FPGA-based Power Estimator for DE1-SoC

Introduction

Power consumption is a critical consideration of a lot of technologies today. Phone producers, for example, always talk about their improvement in power management and how it makes their battery last longer. The balance between functionality and power is an interesting topic investigated by many. When we are doing labs, however, we rarely think about how much power we are consuming, because we are never limited by it. When we synthesized the giant drum in lab 3 for this class, we exhausted all DSP blocks on the FPGA, and we used a lot of M10K memory. This kind of extensive use of hardware is likely to result in high power consumption, and we are curious to find out what are some of the factors that could impact the power consumption of an FPGA. With this goal in mind, we built a circuit that measures the current flowing through the power-supply cable using I2C-based current sensor MIKROE-2987 while assuming a stable 12V voltage supply, and implemented an I2C receiver with integrator in the FPGA that continuously increments the energy consumed. Based on obtained data, we built an intuitive user interface on VGA showing current, real-time power, and average energy to monitor the power consumption of DE1-SoC.

++++++++

### GIVEN INSTRUCTION
Reproduce the FPGA power estimator text above in full, word for word.

### EXCERPTED RECORDS
++++++++

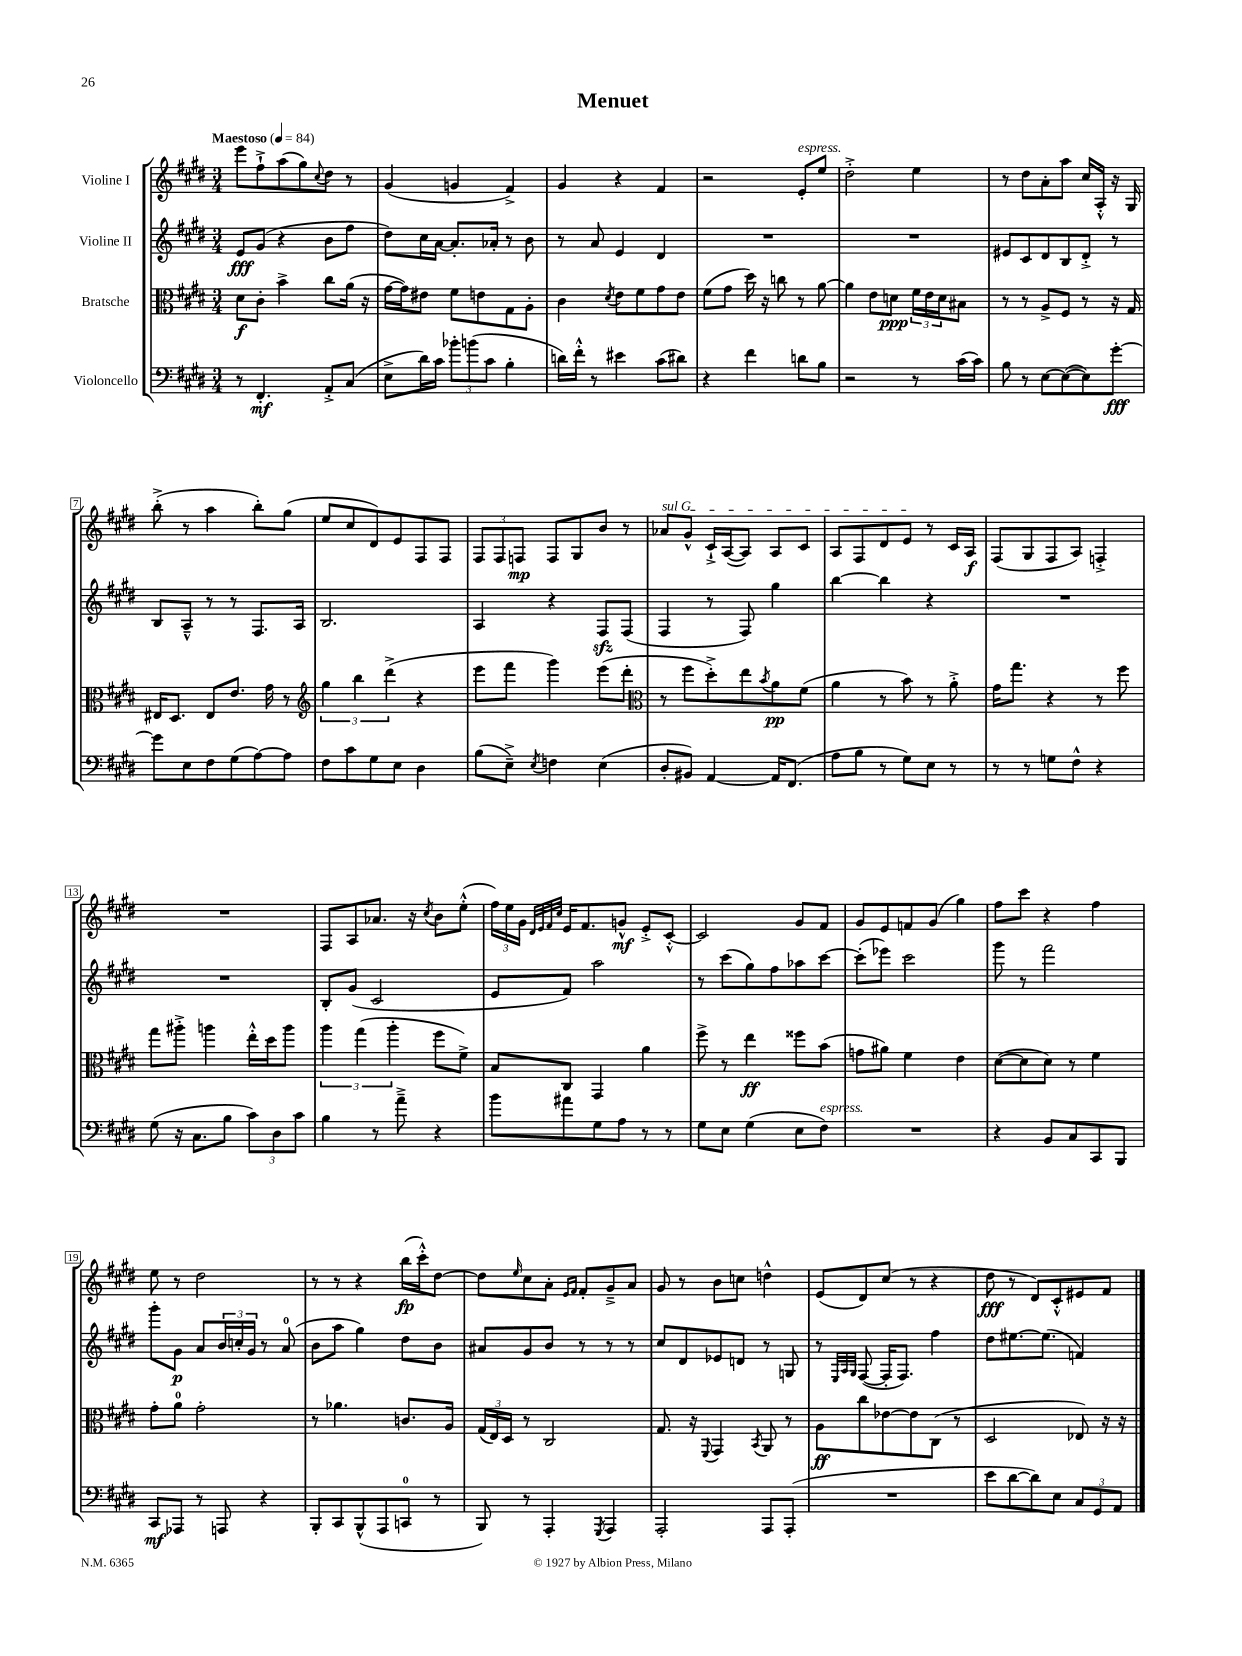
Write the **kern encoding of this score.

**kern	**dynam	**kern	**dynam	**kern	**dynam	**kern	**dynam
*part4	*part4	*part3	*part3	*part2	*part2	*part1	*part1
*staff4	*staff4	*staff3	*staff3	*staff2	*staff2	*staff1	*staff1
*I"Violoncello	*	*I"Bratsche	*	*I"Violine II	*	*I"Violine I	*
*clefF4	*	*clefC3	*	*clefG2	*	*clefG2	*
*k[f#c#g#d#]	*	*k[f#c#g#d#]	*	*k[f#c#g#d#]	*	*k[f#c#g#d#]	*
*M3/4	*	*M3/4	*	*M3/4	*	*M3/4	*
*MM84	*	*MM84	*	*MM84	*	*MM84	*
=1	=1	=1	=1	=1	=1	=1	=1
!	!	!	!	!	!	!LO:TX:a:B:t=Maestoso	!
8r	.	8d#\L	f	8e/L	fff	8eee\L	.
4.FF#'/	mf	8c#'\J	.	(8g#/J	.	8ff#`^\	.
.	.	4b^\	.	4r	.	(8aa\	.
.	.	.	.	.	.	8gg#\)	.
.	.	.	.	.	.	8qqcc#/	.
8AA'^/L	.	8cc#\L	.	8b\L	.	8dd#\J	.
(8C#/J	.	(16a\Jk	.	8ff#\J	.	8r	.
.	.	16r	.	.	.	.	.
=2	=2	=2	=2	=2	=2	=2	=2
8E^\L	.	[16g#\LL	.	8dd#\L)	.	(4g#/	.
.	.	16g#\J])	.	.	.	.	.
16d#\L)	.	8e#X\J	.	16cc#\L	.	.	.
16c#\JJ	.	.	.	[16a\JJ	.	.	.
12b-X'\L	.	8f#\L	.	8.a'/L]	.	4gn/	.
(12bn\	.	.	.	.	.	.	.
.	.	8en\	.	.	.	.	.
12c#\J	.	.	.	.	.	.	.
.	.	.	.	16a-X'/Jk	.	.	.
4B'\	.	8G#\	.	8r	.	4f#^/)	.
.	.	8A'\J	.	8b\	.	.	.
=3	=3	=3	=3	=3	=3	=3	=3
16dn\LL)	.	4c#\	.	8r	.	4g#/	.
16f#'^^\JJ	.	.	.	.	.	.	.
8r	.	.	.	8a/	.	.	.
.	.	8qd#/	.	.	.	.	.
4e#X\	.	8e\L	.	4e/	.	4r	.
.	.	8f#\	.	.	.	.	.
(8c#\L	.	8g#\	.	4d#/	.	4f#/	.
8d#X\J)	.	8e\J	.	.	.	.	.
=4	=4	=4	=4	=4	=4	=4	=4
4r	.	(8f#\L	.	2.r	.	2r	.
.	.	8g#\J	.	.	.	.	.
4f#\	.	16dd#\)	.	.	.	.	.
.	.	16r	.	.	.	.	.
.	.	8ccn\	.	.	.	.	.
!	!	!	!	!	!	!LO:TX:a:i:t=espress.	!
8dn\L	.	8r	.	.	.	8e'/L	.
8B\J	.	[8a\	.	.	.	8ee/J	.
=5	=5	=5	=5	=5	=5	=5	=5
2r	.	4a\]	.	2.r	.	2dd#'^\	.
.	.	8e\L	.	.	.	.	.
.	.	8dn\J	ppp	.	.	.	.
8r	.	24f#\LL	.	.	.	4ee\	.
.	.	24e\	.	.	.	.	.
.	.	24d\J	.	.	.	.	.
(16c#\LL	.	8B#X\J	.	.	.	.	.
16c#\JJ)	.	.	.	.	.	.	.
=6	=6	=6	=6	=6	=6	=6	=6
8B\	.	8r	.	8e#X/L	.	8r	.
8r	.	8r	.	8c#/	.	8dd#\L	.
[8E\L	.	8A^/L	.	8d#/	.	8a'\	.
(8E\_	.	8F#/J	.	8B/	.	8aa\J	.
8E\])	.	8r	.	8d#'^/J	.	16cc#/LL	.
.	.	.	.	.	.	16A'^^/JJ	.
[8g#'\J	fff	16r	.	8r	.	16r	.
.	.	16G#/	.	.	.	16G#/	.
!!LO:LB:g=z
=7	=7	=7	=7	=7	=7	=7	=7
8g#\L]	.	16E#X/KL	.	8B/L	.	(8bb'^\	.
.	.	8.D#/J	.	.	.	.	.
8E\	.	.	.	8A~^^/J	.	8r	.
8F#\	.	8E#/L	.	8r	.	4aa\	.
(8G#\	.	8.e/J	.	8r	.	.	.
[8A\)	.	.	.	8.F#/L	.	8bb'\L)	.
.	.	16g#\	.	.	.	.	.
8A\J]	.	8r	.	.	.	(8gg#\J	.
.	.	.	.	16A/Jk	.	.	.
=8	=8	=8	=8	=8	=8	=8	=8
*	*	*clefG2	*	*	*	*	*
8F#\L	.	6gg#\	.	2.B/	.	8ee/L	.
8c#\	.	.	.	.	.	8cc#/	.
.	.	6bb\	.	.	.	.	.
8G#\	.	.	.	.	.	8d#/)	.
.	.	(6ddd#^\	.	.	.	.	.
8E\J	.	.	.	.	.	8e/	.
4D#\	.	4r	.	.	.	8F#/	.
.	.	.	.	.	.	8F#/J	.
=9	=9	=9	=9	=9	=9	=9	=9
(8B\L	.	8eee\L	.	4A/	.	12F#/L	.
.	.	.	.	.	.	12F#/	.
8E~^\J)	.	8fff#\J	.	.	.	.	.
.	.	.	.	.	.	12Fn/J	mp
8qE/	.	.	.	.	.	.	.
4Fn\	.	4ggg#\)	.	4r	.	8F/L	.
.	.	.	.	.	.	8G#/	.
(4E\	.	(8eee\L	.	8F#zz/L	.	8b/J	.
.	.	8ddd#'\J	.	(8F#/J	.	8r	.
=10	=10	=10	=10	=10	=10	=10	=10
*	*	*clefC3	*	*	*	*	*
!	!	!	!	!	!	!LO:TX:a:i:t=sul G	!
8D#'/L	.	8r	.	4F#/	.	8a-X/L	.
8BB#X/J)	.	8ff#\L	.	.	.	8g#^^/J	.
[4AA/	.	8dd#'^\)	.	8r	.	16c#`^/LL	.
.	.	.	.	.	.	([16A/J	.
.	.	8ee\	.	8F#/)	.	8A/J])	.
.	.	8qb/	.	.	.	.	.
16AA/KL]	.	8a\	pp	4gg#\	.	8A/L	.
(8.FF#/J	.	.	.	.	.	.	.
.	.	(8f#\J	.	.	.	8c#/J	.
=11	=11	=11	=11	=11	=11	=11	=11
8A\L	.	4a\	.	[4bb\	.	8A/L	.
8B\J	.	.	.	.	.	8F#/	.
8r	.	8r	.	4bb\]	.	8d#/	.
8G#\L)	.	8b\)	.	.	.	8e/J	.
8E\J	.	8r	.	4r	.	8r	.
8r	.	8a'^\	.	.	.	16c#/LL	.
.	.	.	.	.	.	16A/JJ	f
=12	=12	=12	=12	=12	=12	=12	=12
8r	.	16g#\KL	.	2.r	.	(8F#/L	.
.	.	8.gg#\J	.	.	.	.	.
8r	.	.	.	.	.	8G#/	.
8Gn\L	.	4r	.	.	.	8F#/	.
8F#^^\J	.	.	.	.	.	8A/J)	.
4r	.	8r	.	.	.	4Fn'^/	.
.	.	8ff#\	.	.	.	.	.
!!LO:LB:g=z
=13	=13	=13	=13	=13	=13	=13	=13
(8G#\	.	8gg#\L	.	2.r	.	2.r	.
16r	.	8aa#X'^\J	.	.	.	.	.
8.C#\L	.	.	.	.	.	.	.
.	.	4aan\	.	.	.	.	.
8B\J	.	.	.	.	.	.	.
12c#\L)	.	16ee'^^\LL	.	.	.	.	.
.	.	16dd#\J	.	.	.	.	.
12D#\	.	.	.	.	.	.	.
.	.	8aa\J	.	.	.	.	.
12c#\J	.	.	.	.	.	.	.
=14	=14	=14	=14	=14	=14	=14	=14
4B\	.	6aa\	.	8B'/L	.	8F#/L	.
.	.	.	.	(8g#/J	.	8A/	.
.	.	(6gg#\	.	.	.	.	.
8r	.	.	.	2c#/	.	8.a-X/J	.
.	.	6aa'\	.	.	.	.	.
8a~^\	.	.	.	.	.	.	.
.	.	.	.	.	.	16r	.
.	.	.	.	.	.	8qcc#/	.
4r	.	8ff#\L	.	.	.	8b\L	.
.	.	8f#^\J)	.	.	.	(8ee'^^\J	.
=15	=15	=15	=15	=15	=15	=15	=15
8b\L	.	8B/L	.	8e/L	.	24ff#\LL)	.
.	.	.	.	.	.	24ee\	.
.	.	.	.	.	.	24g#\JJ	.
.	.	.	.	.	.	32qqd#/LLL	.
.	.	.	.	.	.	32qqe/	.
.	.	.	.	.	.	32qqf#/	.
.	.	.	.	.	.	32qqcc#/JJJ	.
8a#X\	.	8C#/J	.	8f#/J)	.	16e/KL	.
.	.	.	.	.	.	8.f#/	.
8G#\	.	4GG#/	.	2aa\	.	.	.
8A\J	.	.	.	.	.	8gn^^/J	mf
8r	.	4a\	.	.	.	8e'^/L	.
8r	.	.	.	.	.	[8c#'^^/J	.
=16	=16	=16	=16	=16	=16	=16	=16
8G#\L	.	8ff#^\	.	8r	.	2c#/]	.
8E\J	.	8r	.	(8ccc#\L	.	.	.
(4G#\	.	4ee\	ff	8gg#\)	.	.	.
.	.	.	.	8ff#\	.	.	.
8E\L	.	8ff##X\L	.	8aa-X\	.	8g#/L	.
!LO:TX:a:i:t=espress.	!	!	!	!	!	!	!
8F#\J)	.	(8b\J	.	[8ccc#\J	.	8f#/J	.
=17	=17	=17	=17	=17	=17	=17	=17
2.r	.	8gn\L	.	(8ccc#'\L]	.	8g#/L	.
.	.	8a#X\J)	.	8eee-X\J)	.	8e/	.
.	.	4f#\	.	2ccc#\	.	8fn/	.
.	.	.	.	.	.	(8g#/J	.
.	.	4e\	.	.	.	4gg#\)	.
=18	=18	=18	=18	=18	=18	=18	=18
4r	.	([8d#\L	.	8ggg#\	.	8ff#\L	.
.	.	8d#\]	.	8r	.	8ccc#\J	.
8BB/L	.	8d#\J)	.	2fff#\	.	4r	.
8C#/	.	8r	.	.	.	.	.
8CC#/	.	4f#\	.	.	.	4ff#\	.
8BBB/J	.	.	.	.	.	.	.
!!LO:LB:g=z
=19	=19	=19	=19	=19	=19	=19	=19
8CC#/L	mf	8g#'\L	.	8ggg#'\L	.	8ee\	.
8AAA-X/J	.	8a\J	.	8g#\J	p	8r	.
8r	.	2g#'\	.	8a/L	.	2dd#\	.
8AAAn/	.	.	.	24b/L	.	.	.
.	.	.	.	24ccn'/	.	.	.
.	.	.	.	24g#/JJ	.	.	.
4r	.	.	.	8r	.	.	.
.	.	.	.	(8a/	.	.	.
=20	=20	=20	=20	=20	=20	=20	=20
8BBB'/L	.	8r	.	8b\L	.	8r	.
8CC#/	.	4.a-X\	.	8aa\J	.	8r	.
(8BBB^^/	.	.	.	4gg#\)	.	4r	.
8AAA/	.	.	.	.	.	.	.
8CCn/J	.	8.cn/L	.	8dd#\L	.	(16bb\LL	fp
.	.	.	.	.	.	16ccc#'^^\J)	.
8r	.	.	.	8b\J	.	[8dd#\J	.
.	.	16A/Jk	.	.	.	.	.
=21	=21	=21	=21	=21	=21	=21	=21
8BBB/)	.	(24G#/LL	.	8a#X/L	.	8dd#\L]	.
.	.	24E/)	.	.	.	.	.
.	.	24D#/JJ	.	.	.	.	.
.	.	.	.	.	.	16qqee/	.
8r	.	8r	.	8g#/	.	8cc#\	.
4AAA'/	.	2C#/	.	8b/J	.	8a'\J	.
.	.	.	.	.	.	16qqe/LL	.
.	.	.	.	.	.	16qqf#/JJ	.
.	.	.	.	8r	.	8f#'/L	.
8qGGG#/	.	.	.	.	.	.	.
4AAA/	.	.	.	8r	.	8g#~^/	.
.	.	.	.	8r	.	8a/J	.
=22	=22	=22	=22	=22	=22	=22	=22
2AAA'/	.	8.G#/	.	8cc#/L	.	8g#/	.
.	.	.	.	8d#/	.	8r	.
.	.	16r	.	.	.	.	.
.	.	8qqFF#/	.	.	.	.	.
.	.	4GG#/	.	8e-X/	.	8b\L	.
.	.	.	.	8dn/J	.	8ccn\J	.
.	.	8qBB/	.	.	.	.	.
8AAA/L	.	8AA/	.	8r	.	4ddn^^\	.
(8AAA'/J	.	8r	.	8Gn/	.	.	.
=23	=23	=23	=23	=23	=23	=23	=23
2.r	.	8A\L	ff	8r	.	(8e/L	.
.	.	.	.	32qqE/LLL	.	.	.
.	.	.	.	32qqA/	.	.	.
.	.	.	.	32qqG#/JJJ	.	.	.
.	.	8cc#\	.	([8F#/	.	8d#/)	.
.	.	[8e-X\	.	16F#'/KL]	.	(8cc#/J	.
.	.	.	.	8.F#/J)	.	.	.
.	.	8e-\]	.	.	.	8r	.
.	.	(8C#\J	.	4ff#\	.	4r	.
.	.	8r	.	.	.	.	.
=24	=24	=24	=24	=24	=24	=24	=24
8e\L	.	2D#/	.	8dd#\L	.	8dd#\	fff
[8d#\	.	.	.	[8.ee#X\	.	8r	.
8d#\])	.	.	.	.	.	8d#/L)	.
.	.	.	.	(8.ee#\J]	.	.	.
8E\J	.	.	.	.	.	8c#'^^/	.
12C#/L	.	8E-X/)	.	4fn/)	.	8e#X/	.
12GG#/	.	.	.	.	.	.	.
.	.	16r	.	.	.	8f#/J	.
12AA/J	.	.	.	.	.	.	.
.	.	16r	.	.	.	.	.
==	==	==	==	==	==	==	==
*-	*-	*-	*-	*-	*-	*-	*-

++++++++

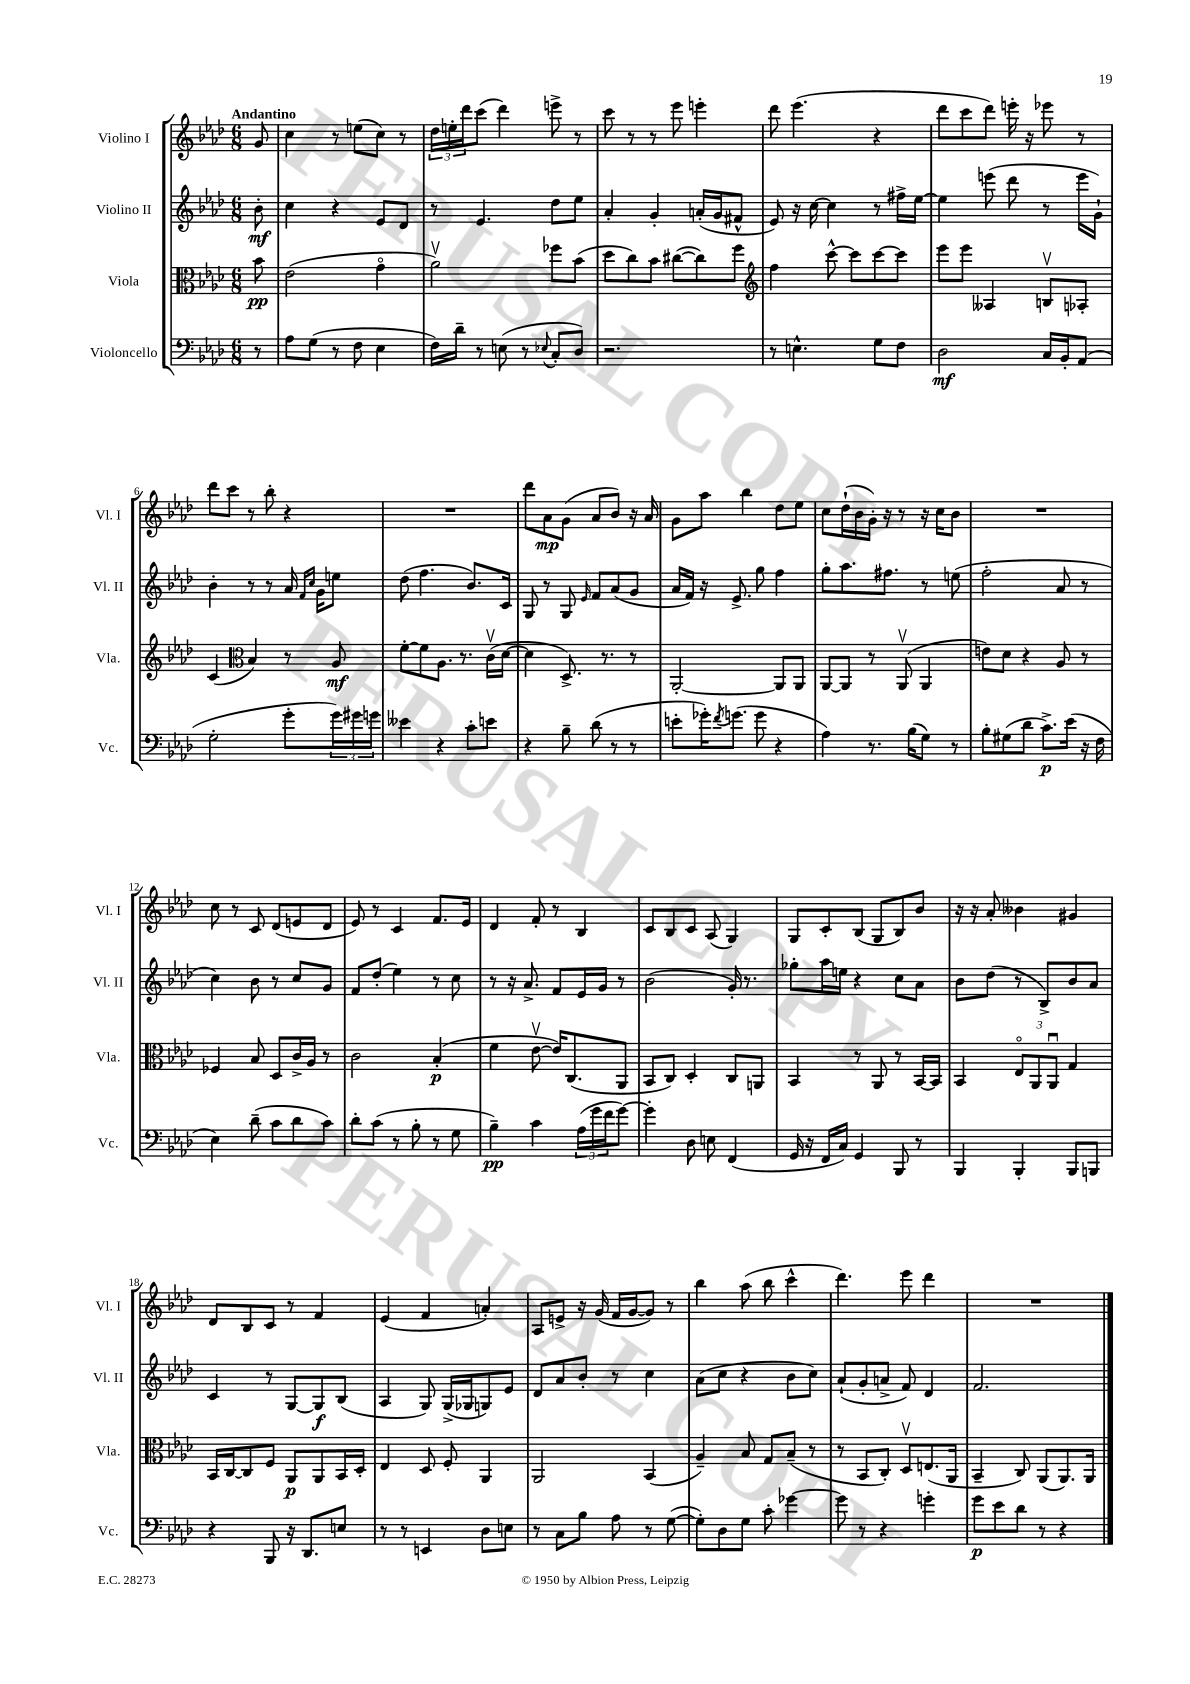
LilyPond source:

++++++++

### THE ANSWER
FPGA-based Power Estimator for DE1-SoC

Introduction

Power consumption is a critical consideration of a lot of technologies today. Phone producers, for example, always talk about their improvement in power management and how it makes their battery last longer. The balance between functionality and power is an interesting topic investigated by many. When we are doing labs, however, we rarely think about how much power we are consuming, because we are never limited by it. When we synthesized the giant drum in lab 3 for this class, we exhausted all DSP blocks on the FPGA, and we used a lot of M10K memory. This kind of extensive use of hardware is likely to result in high power consumption, and we are curious to find out what are some of the factors that could impact the power consumption of an FPGA. With this goal in mind, we built a circuit that measures the current flowing through the power-supply cable using I2C-based current sensor MIKROE-2987 while assuming a stable 12V voltage supply, and implemented an I2C receiver with integrator in the FPGA that continuously increments the energy consumed. Based on obtained data, we built an intuitive user interface on VGA showing current, real-time power, and average energy to monitor the power consumption of DE1-SoC.